In UK cinemas 25 July 2014
SIN CITY: A DAME TO KILL FOR – ROBERT RODRIGUEZ & FRANK MILLER
This highly-anticipated follow-up to 2005's Sin City, Frank Miller & Robert Rodriguez's Sin City: A Dame to Kill For has already been blasted for its attempt to join the #FreetheNipple movement. Eva Green, who stars in the film, came under fire when an 'unapproved' poster went viral featuring Green in a white gown. It was banned by the MPAA due to the "curve of under breast and dark nipple/areola circle visible through sheer gown". What did they expect? Have they seen The Dreamers? While we don't know much about it yet, one of the smaller plots of the film centres on short story "Just Another Saturday Night", which is collected in Booze, Broads & Bullets, the sixth book in the Sin City comic series. We've already got shivers…
In UK cinemas 25 August 2014
MAPS TO THE STARS – DAVID CRONENBERG
We all saw Julianne Moore booze it up gracefully in Tom Ford's A Single Man, but now we finally get to see her lose control as she gets plagued by the supernatural. As Havana Segrand, an actress living in the shadows of her legendary actress mother, Moore managed to snag the Best Actress award at this year's Cannes. Cronenberg's Hollywood commentary intends to be the most compelling meta-caper to tackle the air-headed industry and – in true Cronenberg fashion – gets away with it.
INTERSTELLAR – CHRISTOPHER NOLAN
Michael Caine! Matthew McConaughey! An exploited wormhole into interstellar space! Christopher Nolan continues his career as perhaps the most ambitious filmmaker with this apocalyptic-feeling space launcher of a film (in IMAX, no less). A group of explorers find their way into deep space, beyond the frontiers of human exploration, after discovering a wormhole. No surprise, then, that Inception collaborator Hans Zimmer is scoring the film. In the way of notes, Nolan apparently gave Zimmer "one page of text" that "had more to do with (Zimmer's) story than the plot of the movie".

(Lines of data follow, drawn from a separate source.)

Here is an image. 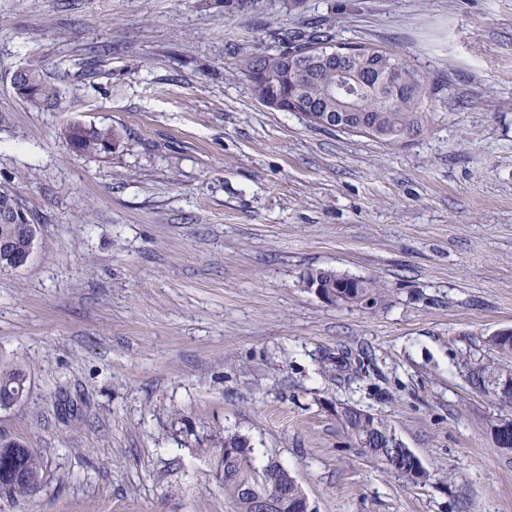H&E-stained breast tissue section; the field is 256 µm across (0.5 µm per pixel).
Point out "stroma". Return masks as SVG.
Instances as JSON below:
<instances>
[{
  "mask_svg": "<svg viewBox=\"0 0 512 512\" xmlns=\"http://www.w3.org/2000/svg\"><path fill=\"white\" fill-rule=\"evenodd\" d=\"M308 23L404 53L445 88L390 146L261 105L229 67ZM38 69L37 109L10 86ZM0 190L40 226L0 271V366L28 394L0 434L44 484L0 512H230L211 438L246 435L315 512H512L490 433L512 406L465 361L512 329V0H0ZM117 130L109 157L67 125ZM379 281L370 308L302 285ZM392 423L431 473L411 486L336 419ZM23 71L24 81L17 74L11 79V87L14 94L20 98H25L30 92L31 97L25 102L35 107H53L58 102V89L56 86L47 82L44 76L33 69H21ZM307 274L316 275L318 276L319 280L317 278L315 279L313 276L307 277V275H305L303 278V286L313 291L321 299L327 302L330 301L331 297L325 292L321 282L326 287V290L331 289L332 294L336 296V299L331 301L332 303L336 301V304H358L359 296L370 298L374 304L377 303L378 300H381L385 294V288H382L380 283L374 279H359L348 277L325 269L309 270ZM343 280H350L354 283L355 293L353 290L350 291V289L347 288H336V282ZM370 299L363 298L362 304L366 306L370 305Z\"/></svg>",
  "mask_w": 512,
  "mask_h": 512,
  "instance_id": "stroma-1",
  "label": "stroma"
}]
</instances>
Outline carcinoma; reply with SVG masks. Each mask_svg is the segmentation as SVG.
Listing matches in <instances>:
<instances>
[{
  "label": "carcinoma",
  "mask_w": 512,
  "mask_h": 512,
  "mask_svg": "<svg viewBox=\"0 0 512 512\" xmlns=\"http://www.w3.org/2000/svg\"><path fill=\"white\" fill-rule=\"evenodd\" d=\"M261 0H224V10L229 14L254 10ZM335 36L324 29L301 33L293 41L281 45L283 49L303 51L309 46L331 44ZM265 51H242L237 53L232 75L252 81L258 72ZM24 81L29 84L31 97L27 103L35 107H52L58 102V89L47 82L44 76L33 69L23 70ZM353 87L361 114L375 124L377 140L386 144H397L399 139L410 132L421 136L428 129L427 104L442 91V82L418 71L406 55L384 49L379 58L362 66L352 79L336 72V67L318 66L309 79L294 83L288 70L282 67L267 84L266 92L281 98L298 95L325 112H338L348 101L346 86ZM73 153L85 157L104 158L109 142L121 143L120 134L109 128H100L85 123L71 124L69 137ZM26 217L18 224H0V238L14 239V248L26 245L24 235ZM309 274L316 275L326 289L336 296V303L357 304L365 296L377 302L382 299L385 289L375 279L350 278L355 291L336 287V282L346 278L334 271L315 269ZM488 344L503 358H512V333H494L487 338ZM467 381L475 386L489 380H512V369L492 367L479 362L466 363ZM27 376L23 369L0 367V404L8 406L27 394ZM336 418L347 434L362 444L369 454L386 468L398 473L408 483H414L401 465L400 449L395 447L398 440L395 428L383 417L365 413L355 406H345L336 412ZM253 448L248 437L232 431L214 435L211 448L213 476L224 489V498L232 512H254L253 500L257 497L276 496L288 490V500L282 502L277 512H291L295 503L305 496L301 485L277 460L269 459L266 464L253 463ZM15 463L22 470V476L5 486H0V500L18 502L26 500L40 491L44 481V465L41 455L20 441L0 437V467L5 462Z\"/></svg>",
  "instance_id": "1"
}]
</instances>
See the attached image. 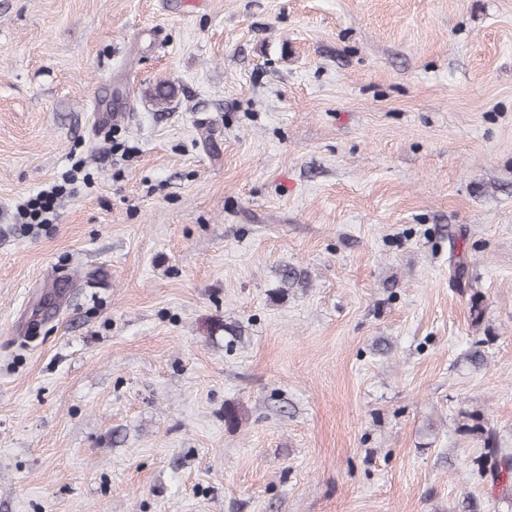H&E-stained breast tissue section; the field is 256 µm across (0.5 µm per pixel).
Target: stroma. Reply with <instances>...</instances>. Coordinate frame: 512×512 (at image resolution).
<instances>
[{"mask_svg": "<svg viewBox=\"0 0 512 512\" xmlns=\"http://www.w3.org/2000/svg\"><path fill=\"white\" fill-rule=\"evenodd\" d=\"M472 413L512 0H0V512H512ZM64 186L55 185L50 190H43L36 196L29 198L23 204L19 205V214L32 221H38L37 224H44L50 219L47 217L53 213L54 201L57 195L63 191Z\"/></svg>", "mask_w": 512, "mask_h": 512, "instance_id": "1", "label": "stroma"}]
</instances>
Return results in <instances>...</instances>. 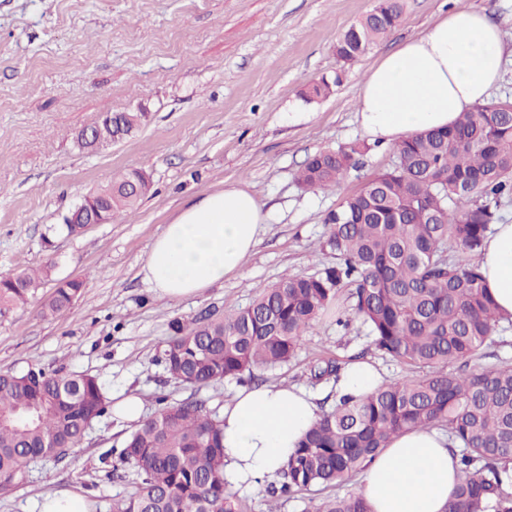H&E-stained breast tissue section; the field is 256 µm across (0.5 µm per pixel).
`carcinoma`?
Masks as SVG:
<instances>
[{
  "instance_id": "1",
  "label": "carcinoma",
  "mask_w": 512,
  "mask_h": 512,
  "mask_svg": "<svg viewBox=\"0 0 512 512\" xmlns=\"http://www.w3.org/2000/svg\"><path fill=\"white\" fill-rule=\"evenodd\" d=\"M400 0L374 8L337 40L344 66L397 25ZM340 77L312 85L308 99L330 95ZM149 123L138 109L112 114V142ZM368 145L353 142L307 158L297 182L339 187ZM391 168L371 177L330 211L321 248L332 264L314 275L286 274L248 306L191 321L174 319L162 361L170 378L202 388L226 379L252 380L257 369L295 358L305 332L349 289L351 311L368 329L370 348L418 373L383 382L361 398H339L322 413L280 474L281 493L339 486L367 469L390 441L416 428L448 434L462 475L446 512H512V366L466 371L502 327L471 257L501 220L512 195V100L460 113L444 129L416 132L391 147ZM139 170L88 194L110 223L151 190ZM36 273L0 275V312L27 301ZM82 282L64 281L45 305L67 310ZM457 365L450 370L448 366ZM341 365L310 368L315 383L340 379ZM109 407L92 375L42 369L0 373V484L20 477L39 457H63ZM137 475L112 512H241L224 482L219 415L200 401L164 405L132 432L118 454ZM307 512H369L348 494L313 503Z\"/></svg>"
}]
</instances>
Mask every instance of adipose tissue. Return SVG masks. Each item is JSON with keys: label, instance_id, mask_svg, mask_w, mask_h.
Returning <instances> with one entry per match:
<instances>
[{"label": "adipose tissue", "instance_id": "adipose-tissue-1", "mask_svg": "<svg viewBox=\"0 0 512 512\" xmlns=\"http://www.w3.org/2000/svg\"><path fill=\"white\" fill-rule=\"evenodd\" d=\"M503 56L498 28L481 13L456 9L368 70L357 119L386 145L447 127L488 97ZM265 222L256 196L239 185L188 203L153 242L145 278L167 300L197 295L243 267ZM478 264L499 314L512 319V223L495 225ZM382 381L374 364L358 361L343 371L337 393L364 397ZM319 416L316 397L301 387L240 388L220 414L225 482L248 488L276 477ZM459 478L447 436L417 429L392 440L362 474L359 492L371 512H445Z\"/></svg>", "mask_w": 512, "mask_h": 512}]
</instances>
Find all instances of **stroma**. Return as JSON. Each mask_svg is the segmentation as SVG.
I'll list each match as a JSON object with an SVG mask.
<instances>
[{
    "label": "stroma",
    "instance_id": "stroma-1",
    "mask_svg": "<svg viewBox=\"0 0 512 512\" xmlns=\"http://www.w3.org/2000/svg\"><path fill=\"white\" fill-rule=\"evenodd\" d=\"M375 0H0V275L48 268L26 303L0 314V372L31 368L99 378L110 400L135 394L145 415L186 399L222 410L233 380L194 390L172 380L159 356L173 319L248 305L283 274L311 275L332 261L320 242L326 213L391 167L389 146L373 145L341 187L306 190L295 179L308 156L366 134L356 119L367 71L400 43L457 8L482 12L512 50V0H401L399 24L372 49L340 67L334 46ZM340 78L327 98L302 93ZM144 107L150 124L119 143L80 148L78 134L106 114ZM142 169L152 189L137 210L67 235L58 227L84 196ZM246 184L268 220L242 269L179 301L155 296L143 265L154 239L187 201ZM82 281L58 315L44 305L58 282ZM358 319L320 317L288 365L256 374L258 385L311 388L322 407L335 402L309 369L366 358L393 381L412 367L367 351ZM135 426L105 414L60 459L32 461L0 487V512H36L58 489L83 493L92 512H112L137 479L106 472L100 455L121 449ZM268 482L237 489L243 512H305L311 501L354 493L340 487L270 497Z\"/></svg>",
    "mask_w": 512,
    "mask_h": 512
}]
</instances>
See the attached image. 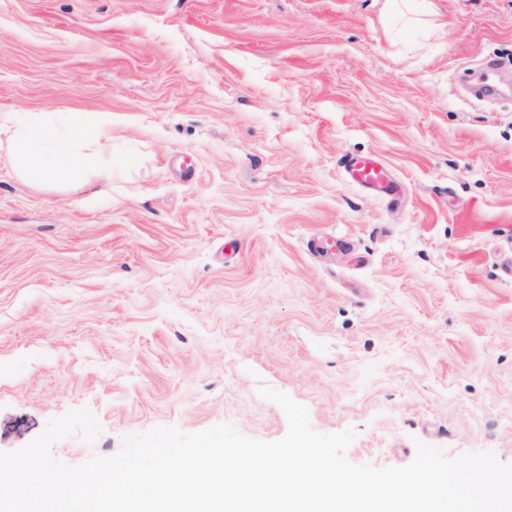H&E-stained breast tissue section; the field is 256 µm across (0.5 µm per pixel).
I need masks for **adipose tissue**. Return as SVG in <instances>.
Segmentation results:
<instances>
[{"label": "adipose tissue", "mask_w": 512, "mask_h": 512, "mask_svg": "<svg viewBox=\"0 0 512 512\" xmlns=\"http://www.w3.org/2000/svg\"><path fill=\"white\" fill-rule=\"evenodd\" d=\"M9 162L35 185L58 180L87 184L112 177V163L97 147L112 137L108 112H31L13 120Z\"/></svg>", "instance_id": "ef3b65f1"}]
</instances>
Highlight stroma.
Instances as JSON below:
<instances>
[{
    "instance_id": "obj_1",
    "label": "stroma",
    "mask_w": 512,
    "mask_h": 512,
    "mask_svg": "<svg viewBox=\"0 0 512 512\" xmlns=\"http://www.w3.org/2000/svg\"><path fill=\"white\" fill-rule=\"evenodd\" d=\"M414 2L0 0V113L112 115L100 194L31 185L0 133V452L84 407L69 466L157 427L276 441L264 385L354 464H512V92L463 86L512 74V0ZM347 178L354 184L383 194H391L394 190L385 181L381 165L368 157L349 156L343 163Z\"/></svg>"
}]
</instances>
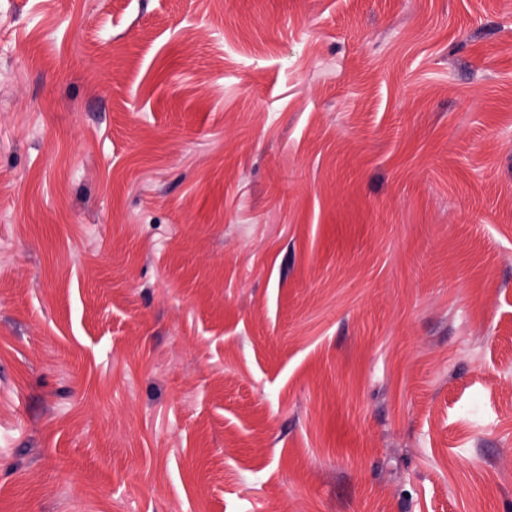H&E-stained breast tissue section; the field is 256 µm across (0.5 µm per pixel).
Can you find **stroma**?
I'll return each instance as SVG.
<instances>
[{
  "label": "stroma",
  "mask_w": 512,
  "mask_h": 512,
  "mask_svg": "<svg viewBox=\"0 0 512 512\" xmlns=\"http://www.w3.org/2000/svg\"><path fill=\"white\" fill-rule=\"evenodd\" d=\"M0 512H512V0H0Z\"/></svg>",
  "instance_id": "35a3bbf8"
}]
</instances>
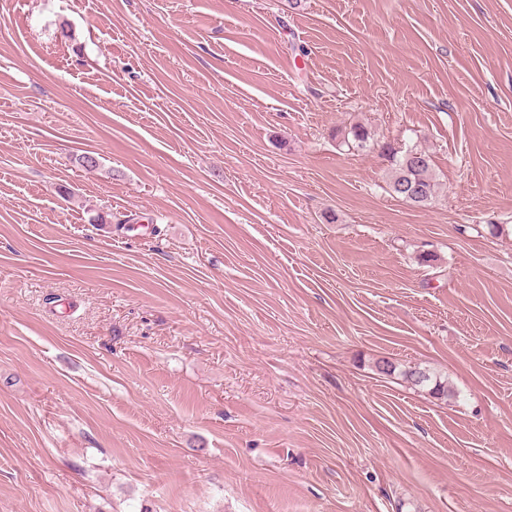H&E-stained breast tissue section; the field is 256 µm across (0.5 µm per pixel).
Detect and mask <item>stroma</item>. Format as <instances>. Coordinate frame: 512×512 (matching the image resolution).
I'll use <instances>...</instances> for the list:
<instances>
[{
	"mask_svg": "<svg viewBox=\"0 0 512 512\" xmlns=\"http://www.w3.org/2000/svg\"><path fill=\"white\" fill-rule=\"evenodd\" d=\"M0 512H512V0H0ZM391 163V176L388 183L389 192L411 204L422 206L427 204L437 192L438 183L433 171L430 155L417 145H405L399 149L387 146ZM407 185L406 188H403ZM409 189L419 192L413 197L407 195ZM403 376L414 386L428 387L429 393L437 398L441 399L451 396L447 382L442 381L441 377L438 378L429 369L410 368L403 372Z\"/></svg>",
	"mask_w": 512,
	"mask_h": 512,
	"instance_id": "obj_1",
	"label": "stroma"
}]
</instances>
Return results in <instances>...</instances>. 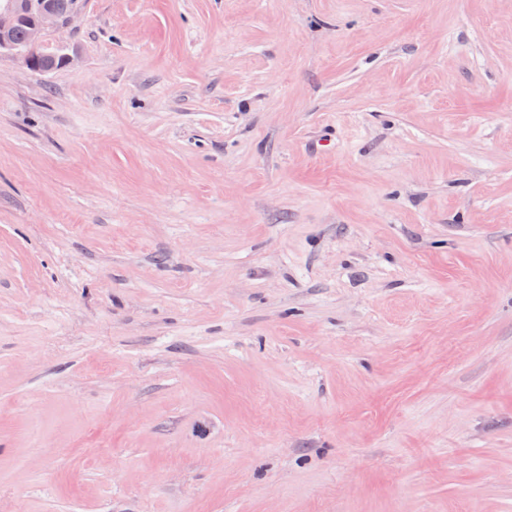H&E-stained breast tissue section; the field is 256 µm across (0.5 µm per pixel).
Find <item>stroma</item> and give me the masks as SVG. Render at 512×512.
<instances>
[{
    "label": "stroma",
    "mask_w": 512,
    "mask_h": 512,
    "mask_svg": "<svg viewBox=\"0 0 512 512\" xmlns=\"http://www.w3.org/2000/svg\"><path fill=\"white\" fill-rule=\"evenodd\" d=\"M0 55V512H512V0H81Z\"/></svg>",
    "instance_id": "obj_1"
}]
</instances>
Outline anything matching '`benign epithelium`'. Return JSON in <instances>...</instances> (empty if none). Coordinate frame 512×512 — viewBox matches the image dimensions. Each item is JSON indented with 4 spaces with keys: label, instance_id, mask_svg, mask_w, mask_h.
<instances>
[{
    "label": "benign epithelium",
    "instance_id": "obj_1",
    "mask_svg": "<svg viewBox=\"0 0 512 512\" xmlns=\"http://www.w3.org/2000/svg\"><path fill=\"white\" fill-rule=\"evenodd\" d=\"M77 14V0H0V53H28L40 70L47 73L69 65V54L44 52L40 42L47 28L69 24ZM23 22L27 24V39L20 44L15 40V31Z\"/></svg>",
    "mask_w": 512,
    "mask_h": 512
}]
</instances>
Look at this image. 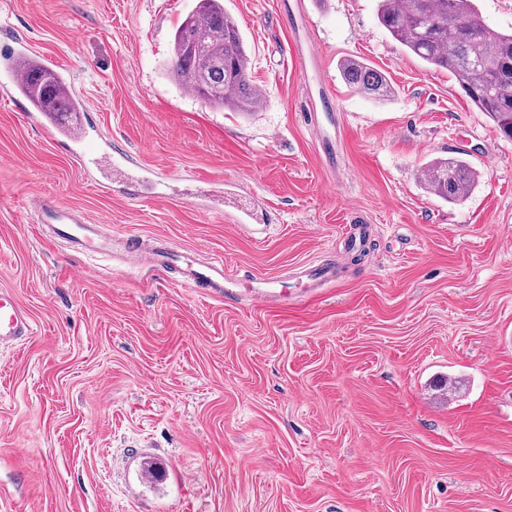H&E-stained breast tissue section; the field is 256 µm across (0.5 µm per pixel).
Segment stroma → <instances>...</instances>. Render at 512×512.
<instances>
[{"mask_svg": "<svg viewBox=\"0 0 512 512\" xmlns=\"http://www.w3.org/2000/svg\"><path fill=\"white\" fill-rule=\"evenodd\" d=\"M196 4L0 0V44L70 70L99 138L166 194L100 190L0 99V290L33 327L0 349V512H512V140L389 35L378 0H224L263 102L205 106L166 71ZM350 58L393 96L350 89ZM314 100L332 110L320 140ZM448 157L478 175L456 203L423 181ZM49 195L107 218L112 256L44 240ZM138 236L336 282L230 303L136 267Z\"/></svg>", "mask_w": 512, "mask_h": 512, "instance_id": "obj_1", "label": "stroma"}]
</instances>
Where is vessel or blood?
<instances>
[{"instance_id":"vessel-or-blood-1","label":"vessel or blood","mask_w":512,"mask_h":512,"mask_svg":"<svg viewBox=\"0 0 512 512\" xmlns=\"http://www.w3.org/2000/svg\"><path fill=\"white\" fill-rule=\"evenodd\" d=\"M29 53L27 41L21 38L0 47V98L18 108L23 105L19 91L25 81L19 63ZM37 118L41 125L56 130L59 147L78 156L83 164L91 163L93 135L85 110L67 117L41 112ZM134 180L133 193L137 197L162 198L161 183L152 173L141 171ZM37 224L43 238L67 241L74 252L82 255L101 254L112 249V239L104 233L106 219H92L59 198L46 199ZM129 246L142 265L154 271L179 270L182 284L204 289L206 295L213 298L237 301L246 297L255 302L270 303L287 293L281 279L256 277L242 282L225 269L223 260L214 258L204 264L198 263L190 251L165 240L146 245L134 238ZM31 331L32 322L24 307L11 291L0 290V347L19 345Z\"/></svg>"}]
</instances>
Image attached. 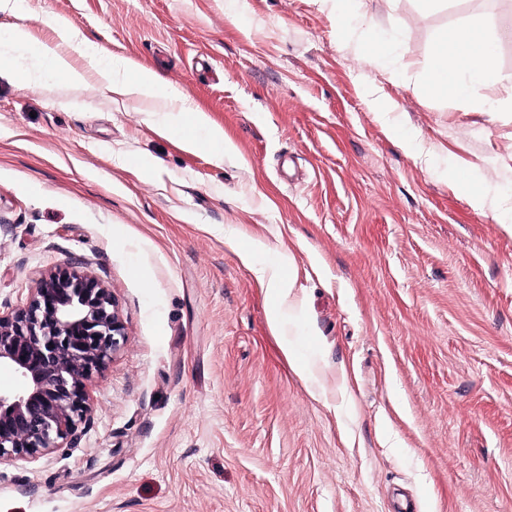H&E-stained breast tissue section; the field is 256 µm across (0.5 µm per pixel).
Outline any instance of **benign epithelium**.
Instances as JSON below:
<instances>
[{"instance_id": "1", "label": "benign epithelium", "mask_w": 512, "mask_h": 512, "mask_svg": "<svg viewBox=\"0 0 512 512\" xmlns=\"http://www.w3.org/2000/svg\"><path fill=\"white\" fill-rule=\"evenodd\" d=\"M125 342L109 289L80 260L41 274L25 304L0 312V465L76 447L92 408L87 383Z\"/></svg>"}]
</instances>
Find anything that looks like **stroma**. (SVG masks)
Instances as JSON below:
<instances>
[{
  "label": "stroma",
  "mask_w": 512,
  "mask_h": 512,
  "mask_svg": "<svg viewBox=\"0 0 512 512\" xmlns=\"http://www.w3.org/2000/svg\"><path fill=\"white\" fill-rule=\"evenodd\" d=\"M398 76L340 49L318 0H17L0 51L64 20L180 87L215 161L148 101L0 76V309L77 258L125 342L81 443L0 467V512H512V112L430 88L438 36L478 23L512 74V0H365ZM392 106L375 112L368 90ZM424 150L415 156L397 128ZM261 265L292 283L272 327ZM312 375L293 369L284 353ZM470 199L476 210L483 211L492 208L497 214V222L512 223V197L510 195H490L486 191H472Z\"/></svg>",
  "instance_id": "stroma-1"
}]
</instances>
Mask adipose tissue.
<instances>
[{
	"mask_svg": "<svg viewBox=\"0 0 512 512\" xmlns=\"http://www.w3.org/2000/svg\"><path fill=\"white\" fill-rule=\"evenodd\" d=\"M336 24L340 48L364 50L370 63H387L392 50L387 41L375 35L372 23L361 11L359 0H319ZM55 41L32 44L24 30L10 32L8 42L29 54L31 64L18 69L16 60L0 56V74L24 82H40L65 76L83 81L84 72L73 68L61 45L74 46L83 57L87 69L94 71L101 84L113 92L160 101L166 121L185 130V142L192 148L209 149L216 160L224 158V132L210 126L205 114L181 91L165 86L150 69L134 67L119 56H103L99 47L81 39L66 23L54 24ZM496 55L483 31L472 25H461L442 32L430 57V80L435 90L449 92L470 100L477 98L481 86L489 81H502Z\"/></svg>",
	"mask_w": 512,
	"mask_h": 512,
	"instance_id": "ef3b65f1",
	"label": "adipose tissue"
}]
</instances>
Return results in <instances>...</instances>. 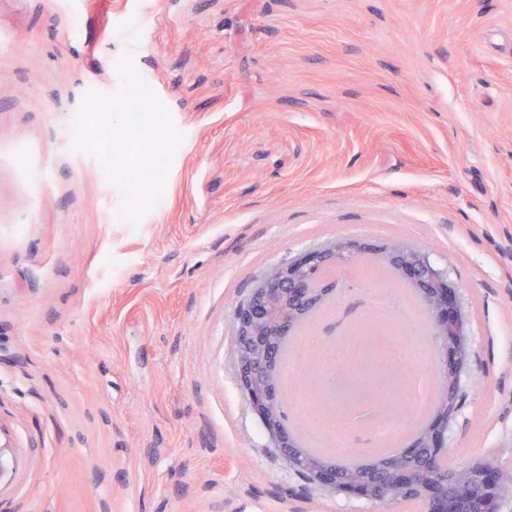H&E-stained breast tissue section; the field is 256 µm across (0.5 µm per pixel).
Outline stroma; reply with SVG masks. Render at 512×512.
I'll return each mask as SVG.
<instances>
[{
	"mask_svg": "<svg viewBox=\"0 0 512 512\" xmlns=\"http://www.w3.org/2000/svg\"><path fill=\"white\" fill-rule=\"evenodd\" d=\"M139 14L135 51L113 29ZM491 27L512 0H0V512H420L312 489L239 386L235 309L338 237L414 244L463 286L448 457L512 464V40ZM93 127L160 174L111 179Z\"/></svg>",
	"mask_w": 512,
	"mask_h": 512,
	"instance_id": "obj_1",
	"label": "stroma"
}]
</instances>
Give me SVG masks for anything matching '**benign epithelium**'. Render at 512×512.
<instances>
[{
  "mask_svg": "<svg viewBox=\"0 0 512 512\" xmlns=\"http://www.w3.org/2000/svg\"><path fill=\"white\" fill-rule=\"evenodd\" d=\"M367 256L375 257L417 291L442 363V385L432 404V413L414 431L403 455L413 454L424 436L431 456L448 457V428L460 409V400L451 396L447 388L448 372L460 375L469 368L472 345L462 287L433 265L420 248L402 241L374 244L338 238L270 269L253 288L247 303L236 308L233 324L240 387L264 425L272 447L289 449L284 456L288 467L301 472L315 489L348 499L373 501L369 485L344 478L349 470L331 463L321 465V458L298 445L285 424L283 407L276 400L283 384L281 341L293 334L296 326L325 299L347 293V284L327 277L328 270L343 261L356 264ZM466 472L472 474L479 486L476 504L466 512H501L503 502L512 495V481L506 484L499 470H487L477 464L468 465ZM390 482L393 489L411 488L429 503L448 506L441 480L421 483L411 472L395 468Z\"/></svg>",
  "mask_w": 512,
  "mask_h": 512,
  "instance_id": "obj_1",
  "label": "benign epithelium"
}]
</instances>
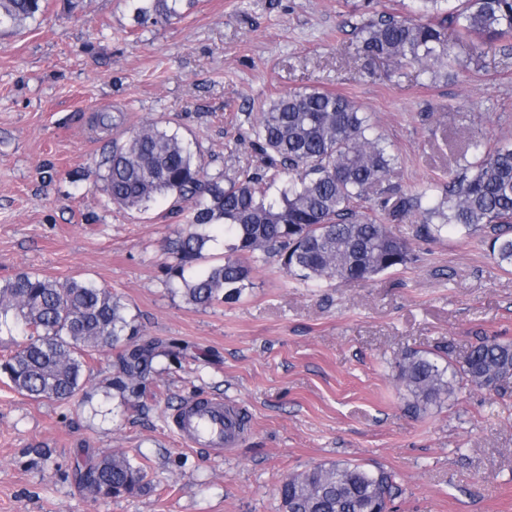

In UK cinemas 7 November 2014
NIGHT MOVES – KELLY REICHARDT
It may have a slight resemblance to enviro-heist The East, but festival darling Kelly Reichardt's thriller Night Moves is all kinds of nail-biting. Josh (Jesse Eisenberg) and Dena (Dakota Fanning) plot the protest to end all protests by blowing up a hydroelectric dam. It's the dynamic between their characters and the doubt cast on Dena's commitment that make this worth a watch.
In UK cinemas 29 August 2014
TWO DAYS, ONE NIGHT – JEAN-PIERRE DARDENNE, LUC DARDENNE
Coming out of Cannes near the top of the list is the Dardenne brothers's Two Days, One Night. Sandra (Marion Cotillard), who has been battling depression, has to campaign to keep her job. She only has two days, and it ain't all that easy: Sandra must convince her coworkers to give up their €1000 bonuses in order for her to continue working. It's an emotional ride that will have your sympathy metre in overdrive.